YOUR INSTRUCTIONS: List the lines in the rows below as a JSON array of strings, one string per line, skipping blank lines and the picture lines.

(DATA TO EXAMINE begins)

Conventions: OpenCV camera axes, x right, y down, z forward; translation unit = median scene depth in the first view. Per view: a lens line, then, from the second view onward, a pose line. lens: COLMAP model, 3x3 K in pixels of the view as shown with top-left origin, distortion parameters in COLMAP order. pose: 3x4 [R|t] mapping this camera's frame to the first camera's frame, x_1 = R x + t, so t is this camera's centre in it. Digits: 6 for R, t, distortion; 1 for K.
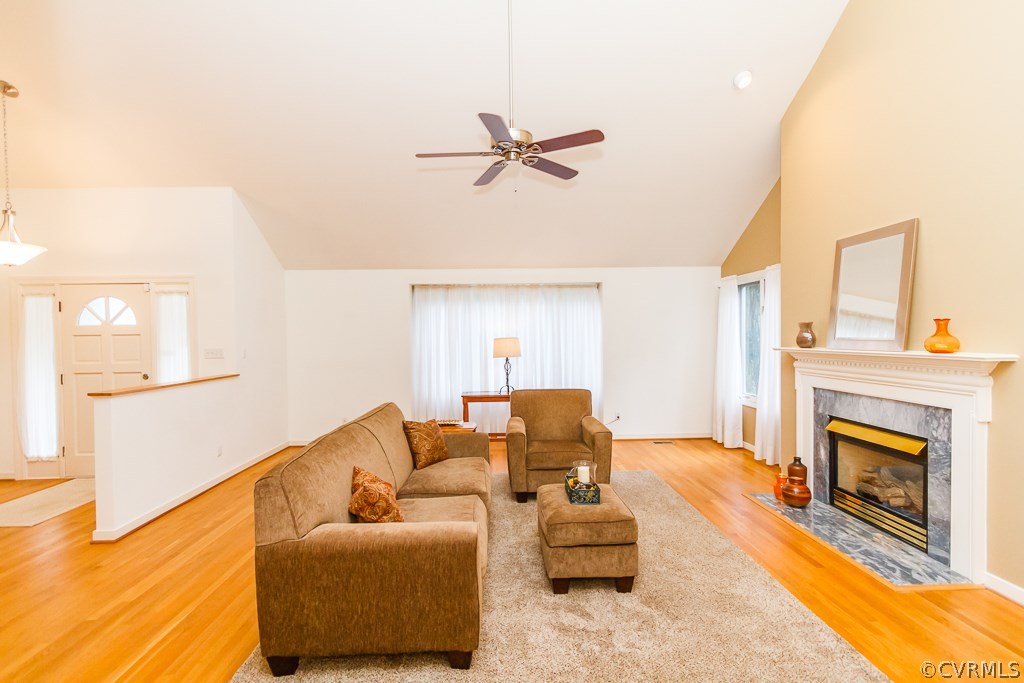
lens RADIAL K [[474.9, 0, 508.8], [0, 474.9, 341.0], [0, 0, 1]] dist [0.012079, -0.004558]
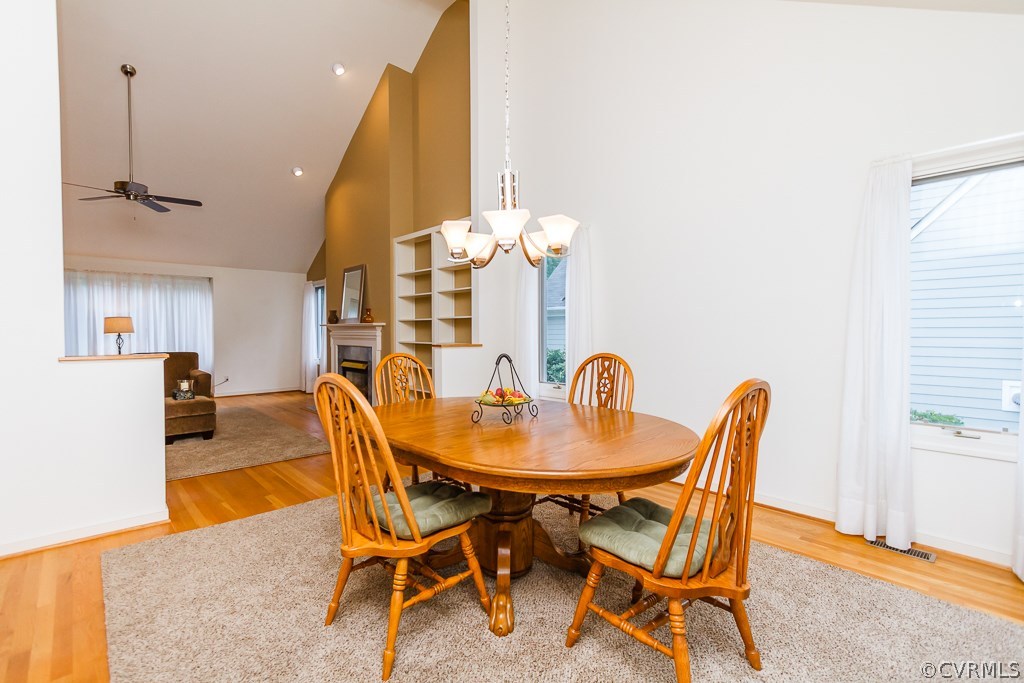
lens RADIAL K [[474.9, 0, 514.9], [0, 474.9, 344.4], [0, 0, 1]] dist [0.012079, -0.004558]
pose [[0.756093, -0.003161, 0.654457, -0.061604], [-0.005576, 0.999921, 0.011272, 0.071780], [-0.654441, -0.012172, 0.756015, -0.916655]]
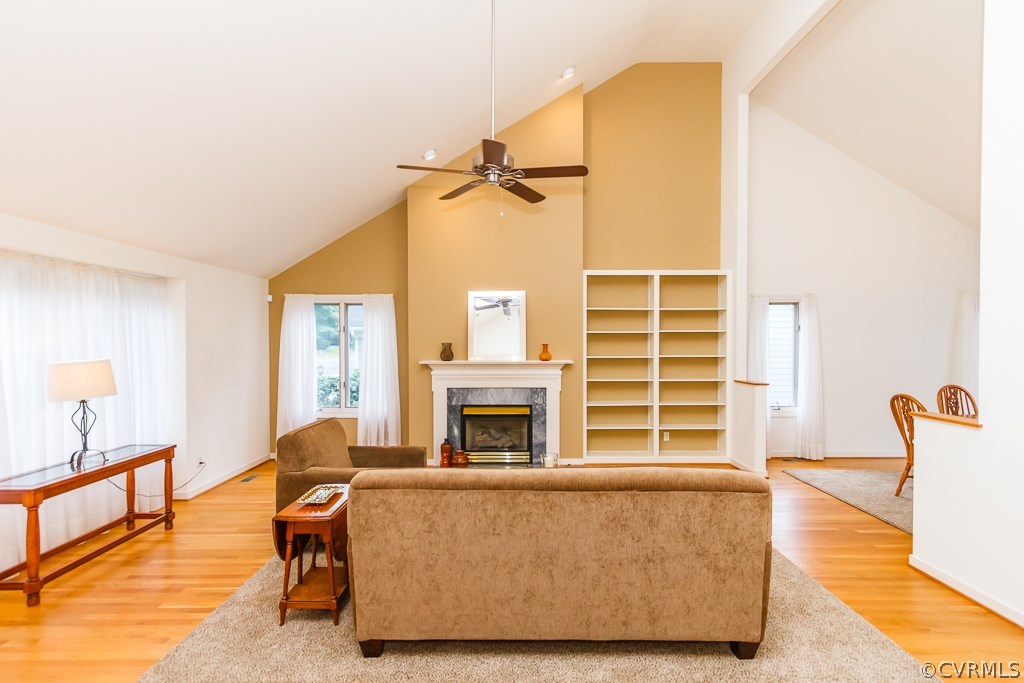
lens RADIAL K [[474.9, 0, 502.4], [0, 474.9, 342.8], [0, 0, 1]] dist [0.012079, -0.004558]
pose [[0.015915, 0.007150, 0.999848, -0.850745], [0.009567, 0.999928, -0.007303, -0.029811], [-0.999828, 0.009682, 0.015845, 0.855197]]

(DATA TO EXAMINE ends)

RESPONSE AREA:
[
  "Conventions: OpenCV camera axes, x right, y down, z forward; translation unit = median scene depth in the first view. Per view: a lens line, then, from the second view onward, a pose line. lens: COLMAP model, 3x3 K in pixels of the view as shown with top-left origin, distortion parameters in COLMAP order. pose: 3x4 [R|t] mapping this camera's frame to the first camera's frame, x_1 = R x + t, so t is this camera's centre in it. Digits: 6 for R, t, distortion; 1 for K.",
  "lens RADIAL K [[474.9, 0, 508.8], [0, 474.9, 341.0], [0, 0, 1]] dist [0.012079, -0.004558]",
  "lens RADIAL K [[474.9, 0, 514.9], [0, 474.9, 344.4], [0, 0, 1]] dist [0.012079, -0.004558]",
  "pose [[0.756093, -0.003161, 0.654457, -0.061604], [-0.005576, 0.999921, 0.011272, 0.071780], [-0.654441, -0.012172, 0.756015, -0.916655]]",
  "lens RADIAL K [[474.9, 0, 502.4], [0, 474.9, 342.8], [0, 0, 1]] dist [0.012079, -0.004558]",
  "pose [[0.015915, 0.007150, 0.999848, -0.850745], [0.009567, 0.999928, -0.007303, -0.029811], [-0.999828, 0.009682, 0.015845, 0.855197]]"
]